Education Prison Prison Policy Recidivism Reentry

California: a National Model for Higher Education Behind Bars

Taylor Walker
Written by Taylor Walker

California leads the nation in providing college education to currently and formerly incarcerated individuals, according to a joint study by the Stanford Criminal Justice Center and The Opportunity Institute.

In 2014, the state offered career technical classes, as well as GED and high school diploma courses, but had little to offer in the way of college programs for currently and formerly incarcerated Californians. Just one lockup, San Quentin State Prison, offered a face-to-face college program, the Prison University Project.

The rest of the state’s prisoners seeking higher educational attainment were relegated to “low-quality, non-interactive correspondence courses with minimal educational support and guidance,” the report states.

Now, however, the state has more face-to-face college programs–in 34 out of 35 state prisons–than any other state, and should serve as a model for the nation, according to the report.

Nearly 4,500 individual incarcerated students—in minimum to maximum security prisons—are enrolled in CA’s college programs each semester.

“In just three short years, California has built a new generation of college students and graduates, creating onramps to redemption and prosperity for thousands,” said Debbie Mukamal, Executive Director of the Stanford Criminal Justice Center, and co-author of the report.

The report attributes the college program expansion to three state policies that could easily be replicated elsewhere in the nation.

The first is a law signed in 2014 by Governor Jerry Brown that allowed community colleges to conduct face-to-face courses in state prisons. The law also said that the schools would be paid for teaching incarcerated students as if they were being taught on campus.

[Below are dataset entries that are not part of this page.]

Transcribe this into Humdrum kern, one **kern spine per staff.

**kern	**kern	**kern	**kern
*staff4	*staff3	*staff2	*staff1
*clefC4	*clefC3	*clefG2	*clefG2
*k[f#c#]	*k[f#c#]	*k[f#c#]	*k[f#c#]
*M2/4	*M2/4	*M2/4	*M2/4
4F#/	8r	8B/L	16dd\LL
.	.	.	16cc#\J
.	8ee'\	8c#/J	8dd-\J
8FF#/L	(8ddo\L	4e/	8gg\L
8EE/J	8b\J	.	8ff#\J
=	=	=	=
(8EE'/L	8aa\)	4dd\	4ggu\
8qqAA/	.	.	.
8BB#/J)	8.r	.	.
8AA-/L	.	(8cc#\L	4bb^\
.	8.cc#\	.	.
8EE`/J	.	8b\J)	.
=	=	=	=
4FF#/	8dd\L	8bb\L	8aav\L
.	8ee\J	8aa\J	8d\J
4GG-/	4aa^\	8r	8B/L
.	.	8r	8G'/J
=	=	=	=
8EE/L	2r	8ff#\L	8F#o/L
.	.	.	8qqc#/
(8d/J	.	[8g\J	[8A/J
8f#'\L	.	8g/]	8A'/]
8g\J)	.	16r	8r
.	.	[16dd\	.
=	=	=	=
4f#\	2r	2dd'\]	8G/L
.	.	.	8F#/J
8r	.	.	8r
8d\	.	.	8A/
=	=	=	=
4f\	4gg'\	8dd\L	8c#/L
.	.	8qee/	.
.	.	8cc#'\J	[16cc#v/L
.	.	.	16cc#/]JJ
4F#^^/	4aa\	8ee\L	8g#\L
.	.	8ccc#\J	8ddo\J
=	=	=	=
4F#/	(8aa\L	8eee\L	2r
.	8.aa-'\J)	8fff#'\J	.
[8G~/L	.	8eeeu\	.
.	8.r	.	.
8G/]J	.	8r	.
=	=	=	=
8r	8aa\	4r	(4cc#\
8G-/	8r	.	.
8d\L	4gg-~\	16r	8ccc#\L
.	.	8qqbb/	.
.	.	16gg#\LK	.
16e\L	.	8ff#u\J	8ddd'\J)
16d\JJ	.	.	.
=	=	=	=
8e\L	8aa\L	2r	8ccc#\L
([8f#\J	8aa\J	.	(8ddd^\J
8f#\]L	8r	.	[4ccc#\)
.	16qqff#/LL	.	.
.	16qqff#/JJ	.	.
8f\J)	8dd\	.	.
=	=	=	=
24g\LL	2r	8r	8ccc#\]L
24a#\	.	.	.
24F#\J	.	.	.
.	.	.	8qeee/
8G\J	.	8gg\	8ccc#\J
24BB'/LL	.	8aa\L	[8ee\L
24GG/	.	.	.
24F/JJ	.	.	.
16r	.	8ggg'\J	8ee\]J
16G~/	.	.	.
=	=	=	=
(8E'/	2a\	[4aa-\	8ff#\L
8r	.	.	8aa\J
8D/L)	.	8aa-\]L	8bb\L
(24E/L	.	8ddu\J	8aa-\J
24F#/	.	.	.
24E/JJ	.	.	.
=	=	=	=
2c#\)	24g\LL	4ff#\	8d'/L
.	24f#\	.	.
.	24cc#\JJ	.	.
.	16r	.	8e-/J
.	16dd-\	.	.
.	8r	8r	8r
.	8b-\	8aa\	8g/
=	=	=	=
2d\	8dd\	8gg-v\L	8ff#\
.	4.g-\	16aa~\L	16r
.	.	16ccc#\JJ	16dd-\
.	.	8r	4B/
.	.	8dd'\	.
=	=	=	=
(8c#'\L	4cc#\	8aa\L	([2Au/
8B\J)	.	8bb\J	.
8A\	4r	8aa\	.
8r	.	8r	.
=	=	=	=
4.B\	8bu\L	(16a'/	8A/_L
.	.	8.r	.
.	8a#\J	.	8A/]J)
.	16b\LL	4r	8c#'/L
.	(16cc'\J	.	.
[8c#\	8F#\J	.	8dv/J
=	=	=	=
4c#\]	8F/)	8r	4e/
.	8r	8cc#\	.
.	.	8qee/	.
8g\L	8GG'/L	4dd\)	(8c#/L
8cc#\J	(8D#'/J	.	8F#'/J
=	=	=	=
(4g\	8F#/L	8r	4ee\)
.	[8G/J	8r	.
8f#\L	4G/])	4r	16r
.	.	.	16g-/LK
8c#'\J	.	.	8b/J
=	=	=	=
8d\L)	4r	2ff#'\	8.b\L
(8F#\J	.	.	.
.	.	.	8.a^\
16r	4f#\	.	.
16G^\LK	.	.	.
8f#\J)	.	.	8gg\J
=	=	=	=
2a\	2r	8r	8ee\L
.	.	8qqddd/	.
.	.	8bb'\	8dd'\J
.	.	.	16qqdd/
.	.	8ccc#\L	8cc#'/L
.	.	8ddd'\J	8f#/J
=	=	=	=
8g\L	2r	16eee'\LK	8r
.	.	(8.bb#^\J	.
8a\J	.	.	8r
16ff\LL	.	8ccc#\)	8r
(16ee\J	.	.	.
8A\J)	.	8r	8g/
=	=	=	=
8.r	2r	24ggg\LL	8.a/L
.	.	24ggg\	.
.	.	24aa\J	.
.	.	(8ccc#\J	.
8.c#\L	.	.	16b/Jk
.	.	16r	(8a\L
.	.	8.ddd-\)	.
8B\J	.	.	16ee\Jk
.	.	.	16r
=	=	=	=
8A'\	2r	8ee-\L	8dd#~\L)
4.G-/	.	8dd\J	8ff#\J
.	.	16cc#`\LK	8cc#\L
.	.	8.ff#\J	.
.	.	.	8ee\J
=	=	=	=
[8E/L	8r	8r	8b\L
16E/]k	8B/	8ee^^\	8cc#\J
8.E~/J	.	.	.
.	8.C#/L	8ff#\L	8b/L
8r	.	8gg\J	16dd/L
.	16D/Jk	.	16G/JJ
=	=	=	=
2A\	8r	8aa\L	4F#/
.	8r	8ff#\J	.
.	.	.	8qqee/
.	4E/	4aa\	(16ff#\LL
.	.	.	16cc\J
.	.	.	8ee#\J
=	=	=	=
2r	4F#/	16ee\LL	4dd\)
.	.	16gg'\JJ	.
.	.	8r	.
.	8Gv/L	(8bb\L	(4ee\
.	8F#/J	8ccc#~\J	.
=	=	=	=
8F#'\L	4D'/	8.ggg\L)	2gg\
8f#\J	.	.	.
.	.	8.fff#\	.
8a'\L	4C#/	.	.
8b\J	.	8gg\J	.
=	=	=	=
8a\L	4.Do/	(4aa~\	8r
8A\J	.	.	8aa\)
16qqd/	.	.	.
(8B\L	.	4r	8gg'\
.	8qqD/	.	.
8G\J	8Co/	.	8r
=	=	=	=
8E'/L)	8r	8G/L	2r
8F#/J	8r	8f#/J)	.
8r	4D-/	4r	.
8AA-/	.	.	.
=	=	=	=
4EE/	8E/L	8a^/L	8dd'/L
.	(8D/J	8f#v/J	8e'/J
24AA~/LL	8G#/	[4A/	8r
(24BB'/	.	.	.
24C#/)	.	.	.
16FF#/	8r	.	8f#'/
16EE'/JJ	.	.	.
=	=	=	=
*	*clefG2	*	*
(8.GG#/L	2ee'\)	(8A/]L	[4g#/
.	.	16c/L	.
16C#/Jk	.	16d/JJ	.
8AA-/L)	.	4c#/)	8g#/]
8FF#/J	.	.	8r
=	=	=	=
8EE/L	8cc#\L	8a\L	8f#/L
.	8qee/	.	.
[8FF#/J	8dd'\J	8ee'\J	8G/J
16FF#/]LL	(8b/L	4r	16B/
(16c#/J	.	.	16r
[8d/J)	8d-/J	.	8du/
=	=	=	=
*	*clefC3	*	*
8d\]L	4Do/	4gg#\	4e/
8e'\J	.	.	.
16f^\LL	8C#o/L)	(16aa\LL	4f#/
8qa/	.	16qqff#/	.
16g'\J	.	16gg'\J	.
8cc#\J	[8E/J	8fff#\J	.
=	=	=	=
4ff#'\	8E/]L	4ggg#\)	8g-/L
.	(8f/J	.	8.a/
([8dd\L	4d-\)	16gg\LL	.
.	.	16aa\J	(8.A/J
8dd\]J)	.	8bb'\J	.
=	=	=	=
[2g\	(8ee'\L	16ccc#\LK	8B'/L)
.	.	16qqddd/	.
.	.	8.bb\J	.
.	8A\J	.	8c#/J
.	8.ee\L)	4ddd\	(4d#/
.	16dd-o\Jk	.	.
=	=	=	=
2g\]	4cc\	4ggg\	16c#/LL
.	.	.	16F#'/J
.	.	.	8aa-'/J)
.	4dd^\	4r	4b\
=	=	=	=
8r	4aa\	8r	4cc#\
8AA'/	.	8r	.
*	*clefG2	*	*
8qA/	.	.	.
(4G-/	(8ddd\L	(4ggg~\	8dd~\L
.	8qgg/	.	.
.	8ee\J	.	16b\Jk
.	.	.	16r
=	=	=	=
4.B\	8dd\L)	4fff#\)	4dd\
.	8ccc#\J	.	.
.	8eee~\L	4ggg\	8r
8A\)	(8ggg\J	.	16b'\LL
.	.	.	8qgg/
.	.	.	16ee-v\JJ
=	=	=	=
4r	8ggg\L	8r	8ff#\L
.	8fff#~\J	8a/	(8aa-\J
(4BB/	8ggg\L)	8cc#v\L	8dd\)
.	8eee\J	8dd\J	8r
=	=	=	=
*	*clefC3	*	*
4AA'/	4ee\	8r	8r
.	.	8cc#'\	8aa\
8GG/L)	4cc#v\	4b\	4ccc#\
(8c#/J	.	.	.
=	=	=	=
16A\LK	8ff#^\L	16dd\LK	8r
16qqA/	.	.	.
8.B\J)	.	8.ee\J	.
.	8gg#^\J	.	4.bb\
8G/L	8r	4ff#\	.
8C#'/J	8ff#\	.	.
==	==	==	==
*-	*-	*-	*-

There are also no undergraduate barriers to admission for people involved in the criminal justice system who want to attend CA public colleges and universities.

Moreover, just like every other low-income student in the state, students in lockup are eligible for the California College Promise Grant, which provides free community college tuition.

At the national level, incarcerated students are not eligible for federal Pell Grants, unless their school is one of the 67 colleges included in the Second Chance Pell Pilot Program. The number of students enrolled in face-to-face college classes for the fall 2017 semester (4,443) was higher than the total number of incarcerated students enrolled in the Second Chance Pell Pilot Program nationwide.

In 1994, U.S. Congress passed a punitive bill that made inmates ineligible for Pell Grants. “California’s experiences show what the rest of the nation could accomplish if the ban on Pell Grants for incarcerated students is lifted,” the report says.

“Early data shows that incarcerated students are doing as well as or better than their on-campus counterparts, including earning higher grades,” Mukamal said.

For example, in 2017, students in Cal State LA’s Communications class in prison earned an average GPA of 3.61. Their peers on campus earned a GPA of 3.25 in the same communications class taught by the same professor.

And while taxpayers cough up an average of $70,812 per year for each state prison inmate, it only takes a little over $5,000 a year to support a full-time community college student in California, according to the California Community Colleges Chancellor’s Office.

More than 95 percent of California’s prison population will eventually be released to return to their families and communities, according to a 2016 Public Policy Institute of California report, yet more than 60 percent of those released will be rearrested within two years.

Students who participate in education programs while in prison are 43 percent less likely to return to lockup after their release than their peers who do not participate in correctional education. The percentage is even higher if those classes are college courses, according to a Rand Corporation analysis. Incarcerated college students are 51 percent less likely to recidivate.

California isn’t just top of the class in offering college programs to prisoners. There are a growing number of support systems for formerly incarcerated college students in the state, as well. Approximately one-third of the 114 community colleges and California State University campuses in the state have services and/or student groups to help formerly incarcerated students complete their higher education goals.

Project Rebound, a well-known on-campus program for formerly incarcerated students, has expanded from San Francisco State University to eight additional CSU campuses, so far, with more campuses hoping to adopt the program.

“I was more scared to walk onto a college campus than onto any prison yard, but I was lucky to have a mentor who connected me with other students who had been incarcerated,” said Spencer Layman, who graduated from San Bernardino Valley College and is now a substance abuse counselor. “Some people will say that my success makes me an exception, but I am not. There are thousands of men and women just like me who can and want to turn their lives around. We just need to give them an opportunity to succeed.”

Nearly all of the face-to-face college programs offer full-credit community college classes that are “transferable, degree-granting courses” that allow students to continue their education upon release, and even at another prison, if they are transferred. (Cal State LA offers the only face-to-face program through which students can complete their full bachelor’s degree. The program operates in California State Prison, Los Angeles County, in Lancaster. )

Yet there are many more incarcerated students who are still in correspondence classes, waiting for face-to-face learning.

“We can’t stop now, “said Rebecca Silbert, Senior Fellow at The Opportunity Institute in Berkeley, and co-author of the report. “We owe it to ourselves and to those who are changing their lives to make sure that degree pathways in our public colleges and universities remain open to incarcerated and formerly incarcerated students into the future.”